The task>
List every line in the material below that contains the word "Pemerintah", copying each line in full. Matches must have the same uppercase and lowercase letters.

Collected data>
******************************
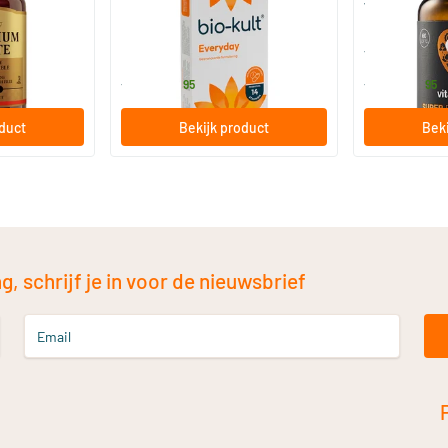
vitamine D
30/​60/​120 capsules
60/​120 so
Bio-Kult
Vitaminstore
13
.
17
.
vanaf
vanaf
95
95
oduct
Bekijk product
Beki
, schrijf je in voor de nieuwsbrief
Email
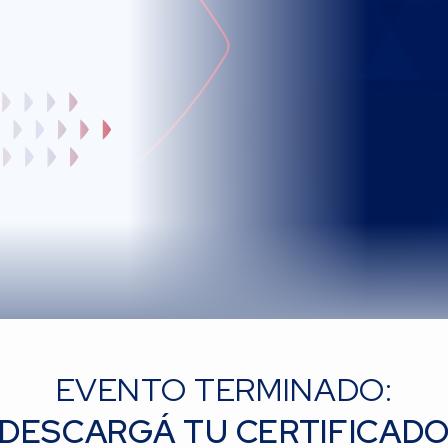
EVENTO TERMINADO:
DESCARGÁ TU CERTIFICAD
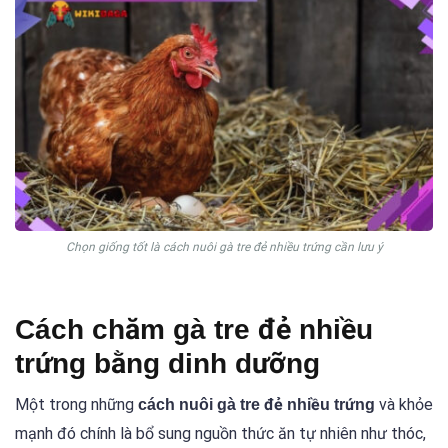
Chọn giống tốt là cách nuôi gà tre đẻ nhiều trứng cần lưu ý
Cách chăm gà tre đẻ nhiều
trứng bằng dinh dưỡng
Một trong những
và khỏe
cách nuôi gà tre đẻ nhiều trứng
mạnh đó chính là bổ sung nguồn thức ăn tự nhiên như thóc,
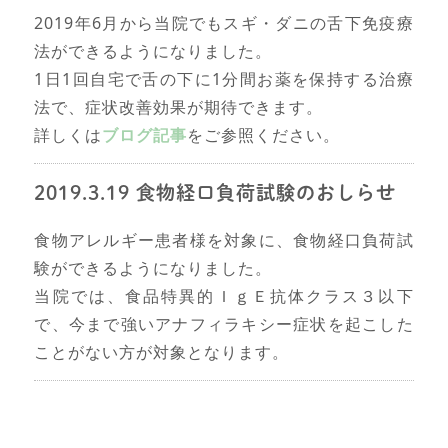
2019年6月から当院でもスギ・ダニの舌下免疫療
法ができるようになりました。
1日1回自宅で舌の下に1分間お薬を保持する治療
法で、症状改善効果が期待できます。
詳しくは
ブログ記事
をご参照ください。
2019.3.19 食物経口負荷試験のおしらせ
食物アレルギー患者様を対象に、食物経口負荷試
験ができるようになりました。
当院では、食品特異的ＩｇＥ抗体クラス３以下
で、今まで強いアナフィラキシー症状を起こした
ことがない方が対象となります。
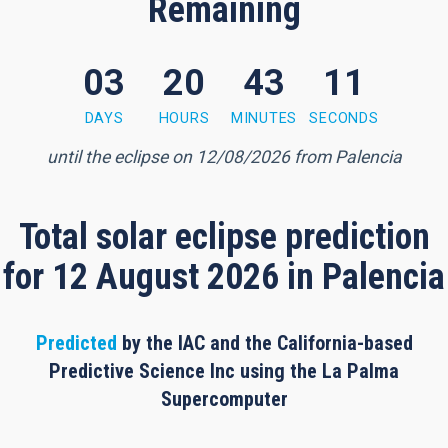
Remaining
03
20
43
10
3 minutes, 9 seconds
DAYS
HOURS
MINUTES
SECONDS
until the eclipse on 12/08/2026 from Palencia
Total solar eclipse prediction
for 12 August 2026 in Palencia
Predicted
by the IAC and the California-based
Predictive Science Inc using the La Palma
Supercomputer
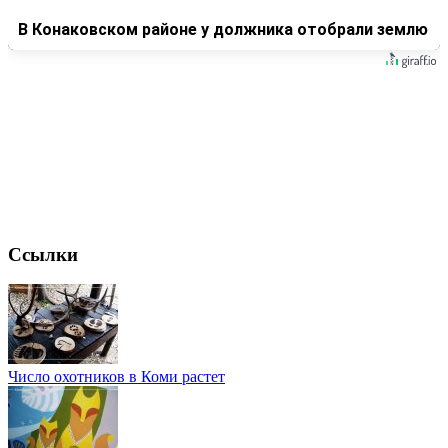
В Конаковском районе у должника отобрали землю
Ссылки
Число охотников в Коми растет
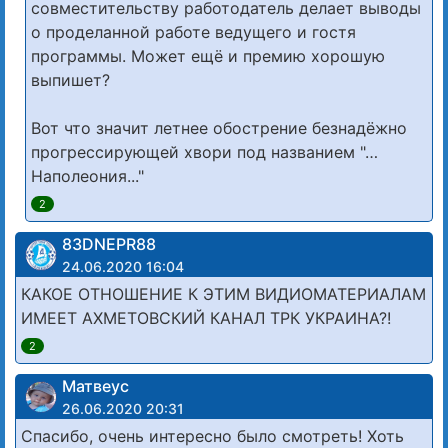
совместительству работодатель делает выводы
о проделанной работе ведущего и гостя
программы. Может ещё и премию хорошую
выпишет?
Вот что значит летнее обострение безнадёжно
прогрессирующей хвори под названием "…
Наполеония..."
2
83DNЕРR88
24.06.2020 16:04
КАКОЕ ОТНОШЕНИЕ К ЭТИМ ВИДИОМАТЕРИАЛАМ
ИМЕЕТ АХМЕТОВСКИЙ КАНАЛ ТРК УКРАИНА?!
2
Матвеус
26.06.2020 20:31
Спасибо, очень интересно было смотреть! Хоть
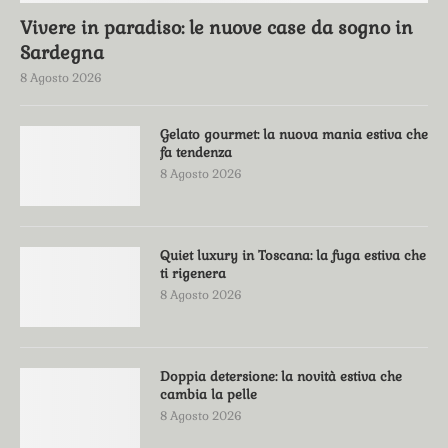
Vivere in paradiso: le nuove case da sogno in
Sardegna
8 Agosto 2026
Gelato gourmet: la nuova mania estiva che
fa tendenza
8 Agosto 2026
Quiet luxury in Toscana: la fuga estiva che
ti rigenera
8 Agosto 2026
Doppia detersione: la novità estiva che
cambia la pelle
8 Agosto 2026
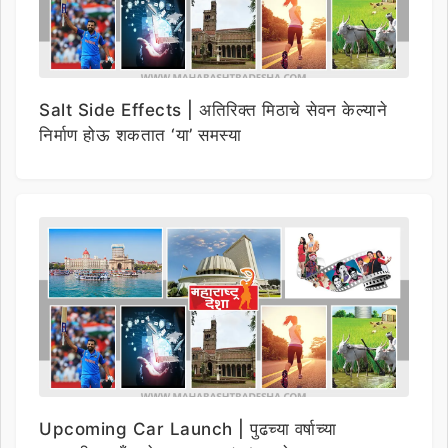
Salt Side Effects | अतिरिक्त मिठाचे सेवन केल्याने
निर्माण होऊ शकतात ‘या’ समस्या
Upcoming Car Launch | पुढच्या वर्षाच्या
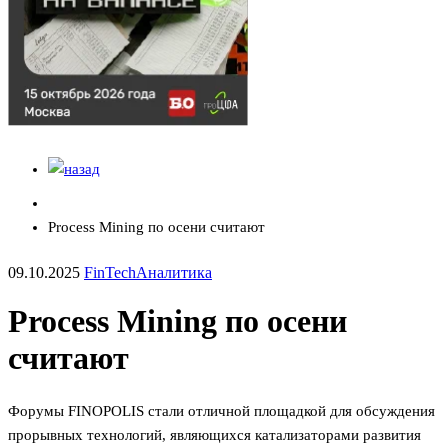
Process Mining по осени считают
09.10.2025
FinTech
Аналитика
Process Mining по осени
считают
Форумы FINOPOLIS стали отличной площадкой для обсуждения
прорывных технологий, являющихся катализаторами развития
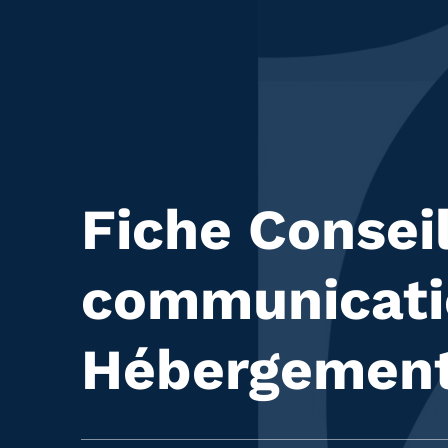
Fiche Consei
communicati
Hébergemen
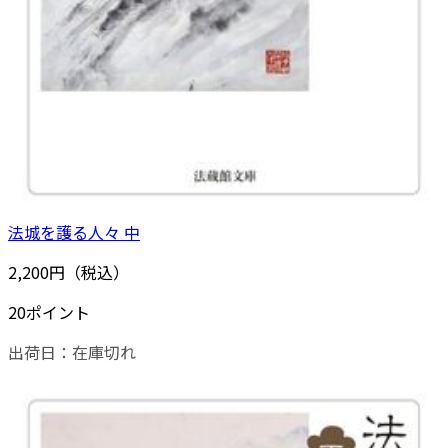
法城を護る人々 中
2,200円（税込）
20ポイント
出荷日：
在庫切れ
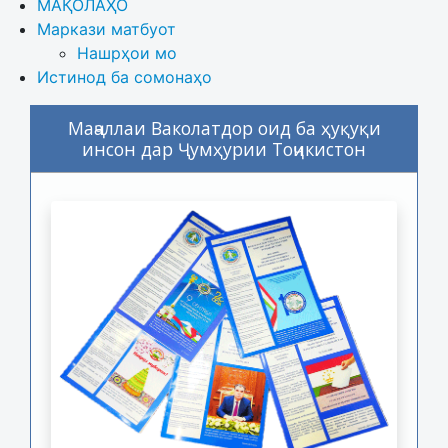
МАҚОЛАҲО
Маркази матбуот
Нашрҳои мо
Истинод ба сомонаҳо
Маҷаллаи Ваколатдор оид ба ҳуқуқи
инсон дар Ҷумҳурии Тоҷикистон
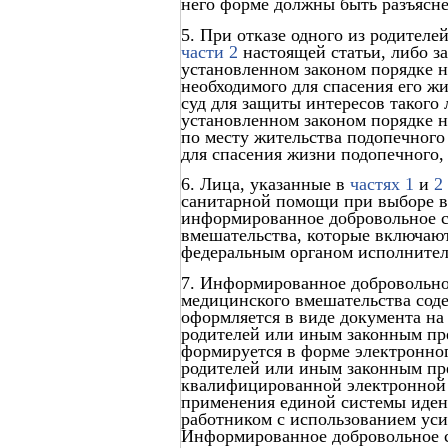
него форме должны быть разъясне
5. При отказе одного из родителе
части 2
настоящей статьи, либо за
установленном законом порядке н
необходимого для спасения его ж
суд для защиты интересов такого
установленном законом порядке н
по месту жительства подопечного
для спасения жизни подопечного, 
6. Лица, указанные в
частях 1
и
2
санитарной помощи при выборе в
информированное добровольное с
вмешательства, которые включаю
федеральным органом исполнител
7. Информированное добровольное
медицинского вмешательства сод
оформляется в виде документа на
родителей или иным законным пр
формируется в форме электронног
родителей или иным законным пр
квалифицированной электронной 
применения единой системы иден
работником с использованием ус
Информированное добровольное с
******************************
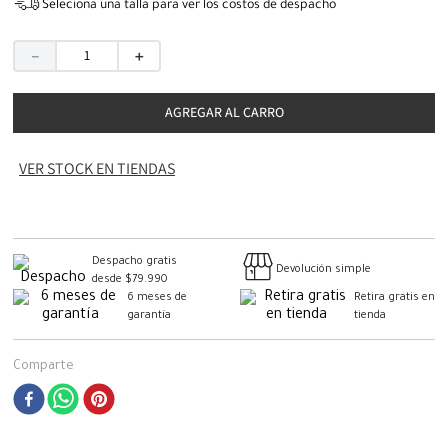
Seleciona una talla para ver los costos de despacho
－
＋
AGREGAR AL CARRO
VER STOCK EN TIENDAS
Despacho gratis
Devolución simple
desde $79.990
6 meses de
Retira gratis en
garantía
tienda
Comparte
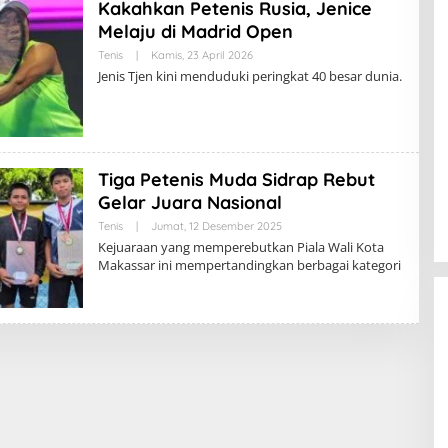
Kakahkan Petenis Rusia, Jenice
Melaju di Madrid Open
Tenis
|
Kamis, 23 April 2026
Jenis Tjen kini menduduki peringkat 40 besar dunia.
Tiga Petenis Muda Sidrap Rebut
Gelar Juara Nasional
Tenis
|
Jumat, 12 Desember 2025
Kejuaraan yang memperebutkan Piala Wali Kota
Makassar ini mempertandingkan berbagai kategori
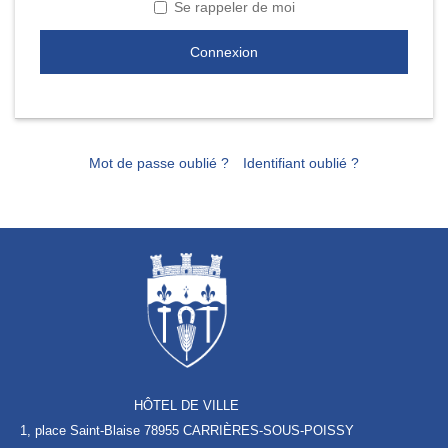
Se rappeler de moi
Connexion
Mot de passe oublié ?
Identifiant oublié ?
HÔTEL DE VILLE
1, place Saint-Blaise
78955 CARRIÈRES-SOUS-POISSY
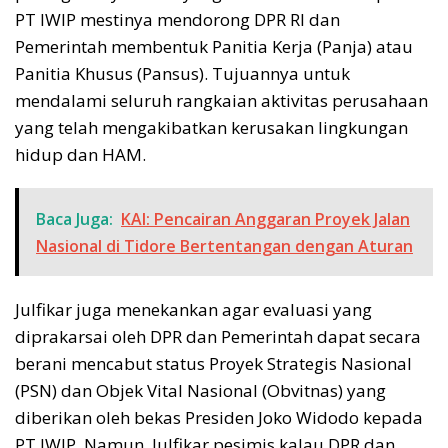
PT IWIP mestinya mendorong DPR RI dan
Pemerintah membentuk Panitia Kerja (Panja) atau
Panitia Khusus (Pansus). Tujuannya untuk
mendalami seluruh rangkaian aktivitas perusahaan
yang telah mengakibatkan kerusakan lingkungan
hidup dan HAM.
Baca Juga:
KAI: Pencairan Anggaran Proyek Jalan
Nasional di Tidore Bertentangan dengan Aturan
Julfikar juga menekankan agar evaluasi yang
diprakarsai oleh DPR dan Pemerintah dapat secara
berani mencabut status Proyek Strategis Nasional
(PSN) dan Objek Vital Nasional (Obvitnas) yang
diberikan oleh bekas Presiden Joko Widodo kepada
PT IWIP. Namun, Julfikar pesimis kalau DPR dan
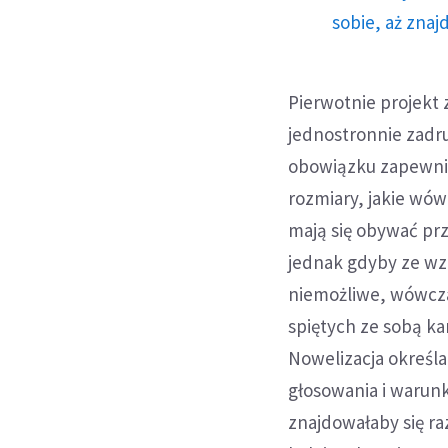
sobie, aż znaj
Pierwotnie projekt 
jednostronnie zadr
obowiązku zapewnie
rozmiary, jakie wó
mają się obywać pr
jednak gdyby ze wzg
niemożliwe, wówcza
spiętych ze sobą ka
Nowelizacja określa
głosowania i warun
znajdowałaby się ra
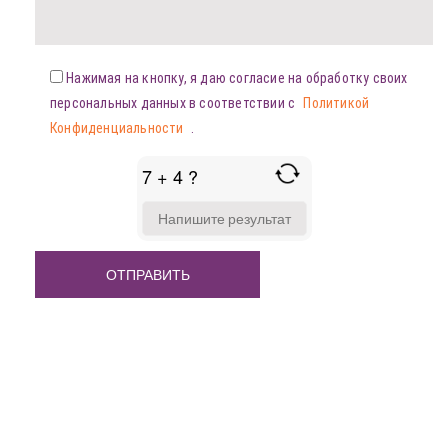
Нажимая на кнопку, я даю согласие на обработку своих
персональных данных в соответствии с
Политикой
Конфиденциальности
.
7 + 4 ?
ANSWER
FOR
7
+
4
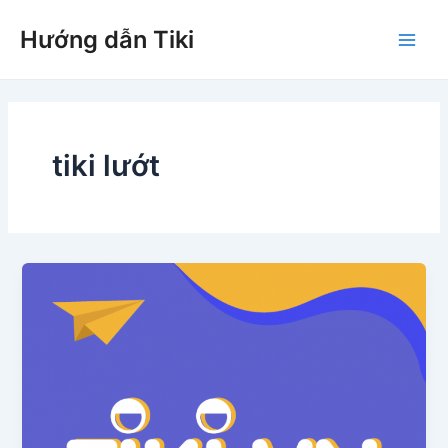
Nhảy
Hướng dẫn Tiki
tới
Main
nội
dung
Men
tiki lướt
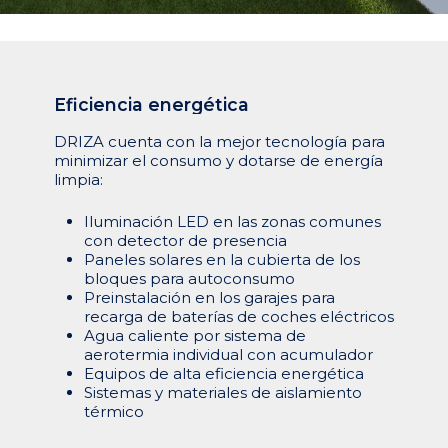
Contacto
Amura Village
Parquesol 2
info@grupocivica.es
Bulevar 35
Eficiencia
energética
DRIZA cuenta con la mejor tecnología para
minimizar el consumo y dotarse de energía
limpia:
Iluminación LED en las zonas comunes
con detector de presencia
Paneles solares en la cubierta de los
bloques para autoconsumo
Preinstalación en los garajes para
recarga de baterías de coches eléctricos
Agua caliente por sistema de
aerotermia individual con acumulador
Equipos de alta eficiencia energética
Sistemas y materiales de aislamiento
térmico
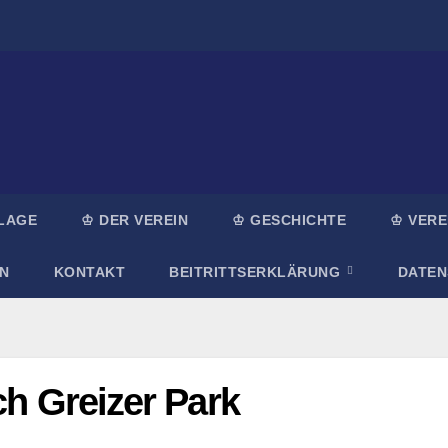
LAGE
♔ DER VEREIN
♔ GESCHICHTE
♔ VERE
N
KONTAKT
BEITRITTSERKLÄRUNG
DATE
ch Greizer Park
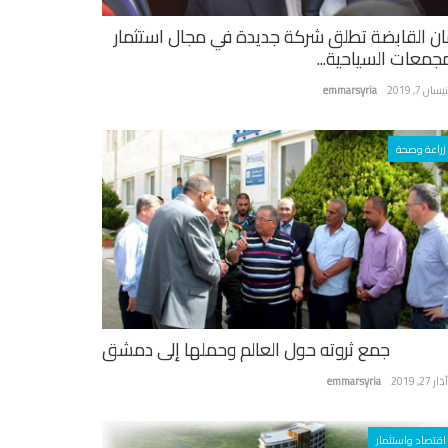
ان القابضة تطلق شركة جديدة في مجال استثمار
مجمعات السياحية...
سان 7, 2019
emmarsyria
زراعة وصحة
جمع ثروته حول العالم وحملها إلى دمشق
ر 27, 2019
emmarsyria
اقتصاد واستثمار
******************************
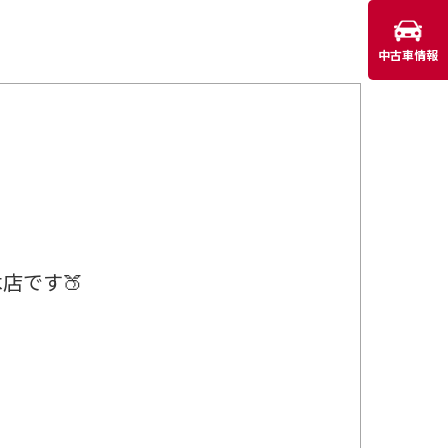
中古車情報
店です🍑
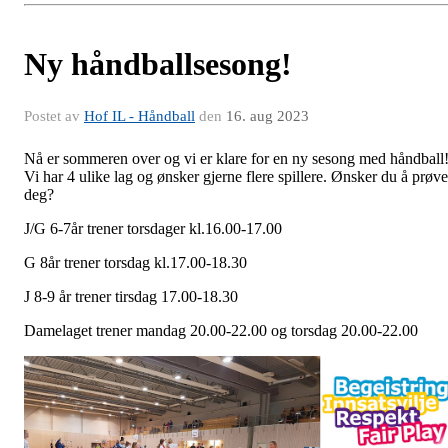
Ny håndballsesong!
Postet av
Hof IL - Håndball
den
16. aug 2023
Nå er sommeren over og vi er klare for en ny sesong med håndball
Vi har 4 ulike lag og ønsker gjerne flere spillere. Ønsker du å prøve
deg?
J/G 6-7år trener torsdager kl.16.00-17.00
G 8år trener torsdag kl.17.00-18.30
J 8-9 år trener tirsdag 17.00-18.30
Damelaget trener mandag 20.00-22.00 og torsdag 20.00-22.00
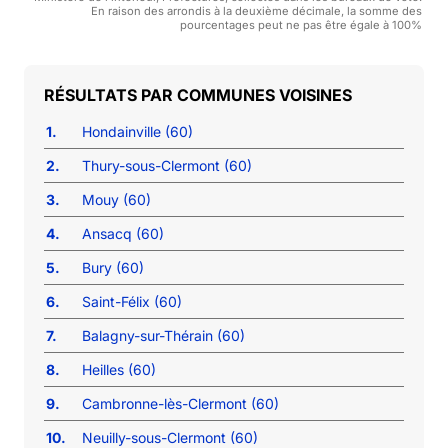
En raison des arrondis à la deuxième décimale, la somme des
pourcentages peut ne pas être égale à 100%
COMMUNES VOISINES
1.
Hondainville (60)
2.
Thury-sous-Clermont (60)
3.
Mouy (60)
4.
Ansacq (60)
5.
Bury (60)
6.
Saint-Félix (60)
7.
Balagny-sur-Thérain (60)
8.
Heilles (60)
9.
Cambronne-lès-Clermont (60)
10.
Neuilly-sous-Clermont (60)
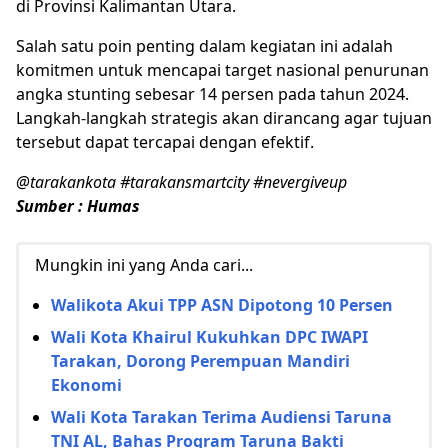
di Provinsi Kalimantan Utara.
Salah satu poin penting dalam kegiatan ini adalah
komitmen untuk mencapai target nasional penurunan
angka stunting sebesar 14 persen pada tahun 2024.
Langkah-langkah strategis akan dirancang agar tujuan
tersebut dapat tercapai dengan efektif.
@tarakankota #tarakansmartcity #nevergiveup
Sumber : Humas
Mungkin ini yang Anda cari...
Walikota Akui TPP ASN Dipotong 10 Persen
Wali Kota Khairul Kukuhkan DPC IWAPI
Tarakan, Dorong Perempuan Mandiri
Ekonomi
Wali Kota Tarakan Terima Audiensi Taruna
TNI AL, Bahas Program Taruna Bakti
******************************
Completed task>
Pemerintah membentuk Panitia Kerja (Panja) atau
diprakarsai oleh DPR dan Pemerintah dapat secara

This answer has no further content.